→ Bacaan:
*****

Belajar dari Pengalaman
Beberapa generasi milenial yang sudah menikah di usia muda menjadi saksi nyata bagaimana gambaran kehidupan setelah rumah tangga. Beberapa dari mereka yang sudah menikah memiliki satu atau dua orang anak. Banyak yang mereka ceritakan mengenai asam-pahit-manis pernikahan. Namun tak jarang justru banyak kepahitan yang mereka alami.
Masalahnya pun kompleks mulai dari, ketidakrukunan dengan mertua, ipar yang mencampuri urusan, pasangan yang tidak bertanggung jawab, KDRT, perselingkuhan, perilaku pasangan yan tidak sesuai ekspektasi hingga masalah perekonomian. Bahkan tak jarang beberapa dari mereka seringkali meminjam uang kepada yang single untuk memenuhi kebutuhan sehari-hari.
Sementara pada beberapa rekan yang termasuk generasi z, pernikahan yang belum stabil secara emosional banyak menyebabkan masalah KDRT serta perselingkungan yang berujung pada status duda dan janda muda. Faktor di atas menjadi sebuah pertimbangan yang harus diselesaikan sebelum masuk dan mengarungi mahligai kehidupan rumah tangga.
Beberapa dari milineal lebih memilih menginvestasikan uangnya untuk pendidikan agar punya kehidupan karir yang lebih menjanjikan. Melakukan konsultasi kepada psikolog untuk menyembuhkan luka batin dari pengasuhan orang tuanya. Mengikuti berbagai kajian ilmu mengenai pernikahan dan parenting dengan harapan bisa meminimalisir permasalahan yang terjadi dalam pernikahan.

*****

→ Data Terkumpul:
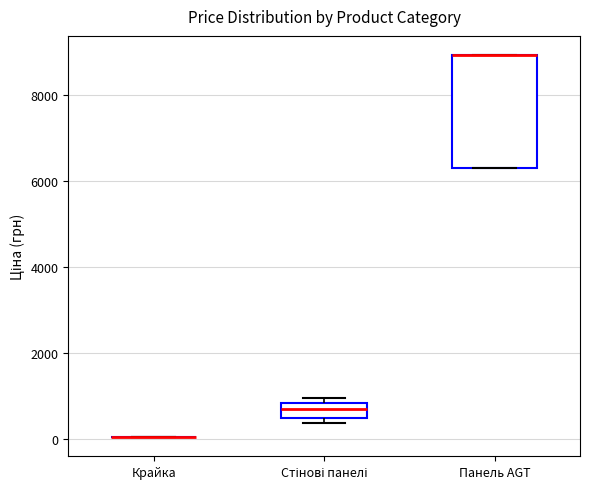

Where is the upper edge of the box for Панель AGT on the y-axis? The values are not printed on the chart, so give them approximately, as read against the axis.

9000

*****

→ Petunjuk: Tuliskan kembali tanpa perubahan bagian bacaan yang dimulai pada kata-kata "Beberapa dari milineal" dan berhenti setelah "terjadi dalam pernikahan.". Data tersebut merupakan bahan yang terpisah dari bacaan.

→ Jawaban Latihan:
Beberapa dari milineal lebih memilih menginvestasikan uangnya untuk pendidikan agar punya kehidupan karir yang lebih menjanjikan. Melakukan konsultasi kepada psikolog untuk menyembuhkan luka batin dari pengasuhan orang tuanya. Mengikuti berbagai kajian ilmu mengenai pernikahan dan parenting dengan harapan bisa meminimalisir permasalahan yang terjadi dalam pernikahan.